Das hauptsächlich betrachtete (hoch)bewegliche Gefecht im Rahmen von LV/BV bedingt häufige Standortwechsel. Das bedeutet auch für die Sanitätseinrichtungen eine schnelle und eigenständige Verlegefähigkeit und (Wieder-)Inbetriebnahme. Eigenmobilität und Umschlaggeräte sind hier essentiell. Träge, containergestützte Sanitätseinrichtungen werden daher ausschließlich rückwärtig gelegene Räume abdecken. Eine schnelle Operationsführung kann nur durch mobile und flexible Sanitätseinrichtungen unterstützt werden. Sie werden sich daher durch konsequente Modularität und einen gegenüber heutigen SanEinr kleineren logistischen Footprint auszeichnen.

Patiententransport

Um in einem hochdynamischen Szenar der LV/BV den erhöhten Patientenfluss innerhalb der Rettungskette sicherstellen zu können, bedarf es auch eines Aufwuchses an geeigneten Transportmitteln, insbesondere an schwer geschützten Fahrzeugen (sgSanKfz Boxer). Die Wiederherstellung der früher vorhandenen Fähigkeit zum strategischen Patiententransport wird hierbei nicht mehr nur auf den Lufttransport zu beschränken sein, dem Land- und Seetransport wird aufgrund der Verletztenzahlen und abgesetzter Dislokationen erhebliche Bedeutung zukommen. Auch bedarf es der Ausplanung besonderer Versorgungseinrichtungen wie der „Casualty Staging Units“, um ausreichende Haltekapazitäten zur Vorbereitung der zu erwartend hohen Anzahl an Patienten auf den strategischen Transport verfügbar zu haben.

Patientensteuerung

Um den hohen Patientenflüssen zu begegnen, kommt der Patientensteuerung eine Schlüsselrolle zu. Darüber hinaus ist eine IT-gestützte medizinische Dokumentation unabdingbar. Sanitätsdienstliche Bedarfe müssen in Führungsinformationssystemen abgebildet sein, um zukünftig, unterstützt durch automatisierte Algorithmen, eine Echtzeitlage zu ermöglichen und rasche Steuerung sicherzustellen. Hierdurch wird die Verfolgung jedes einzelnen Patienten auf seinem Weg durch die sanitätsdienstlichen Versorgungseinrichtungen (Behandlungsebene 1–4) und die durch­gehende Dokumentation gewährleistet. 

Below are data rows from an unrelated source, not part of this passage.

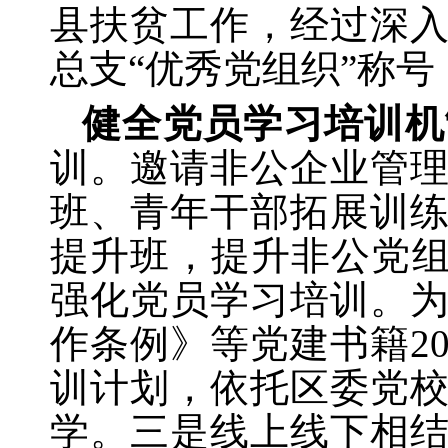
县扶贫工作，经过深
总支“优秀党组织”称
健全党员学习培训机
训。邀请非公企业管
班、青年干部拓展训
提升班，提升非公党
强化党员学习培训。
作条例》等党建书籍2
训计划，依托区委党
学。三是线上线下相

Das Multinational Medical Coordination Centre/European Medical Command soll hierbei als strategische Koordinierungsstelle einen wesentlichen Beitrag zur Rückführung der Patienten aus dem Einsatzgebiet leisten. Zukünftige, an den Bundeswehrkrankenhäusern auszubringende „Patient Evacuation Coordination Cells“ werden für eine reibungsfreie regionale Verteilung der Patienten auf Behandlungseinrichtungen innerhalb Deutschlands zuständig sein.

Resümee

Der SanDstBw war und ist auch zukünftig sehr gut für Aufgaben im Rahmen des IKM sowie für die nationale Krisenvorsorge aufgestellt. Um die geforderte Qualität der sanitätsdienstlichen Unterstützung auch unter den Herausforderungen der Fokussierung auf LV/BV und den dabei zu erwartenden Patientenzahlen sicherstellen zu können, ist neben der zielgerichteten Ausrichtung der Führungs- und Einsatzgrundsätze auch ein Aufwuchs von Personal und Material unabdingbar erforderlich. Bereits begonnene und geplante Rüstungsprojekte müssen konsequent umgesetzt und Innovationen zielgerichtet berücksichtigt werden.  

Literatur und Nachweis bei Verfassern.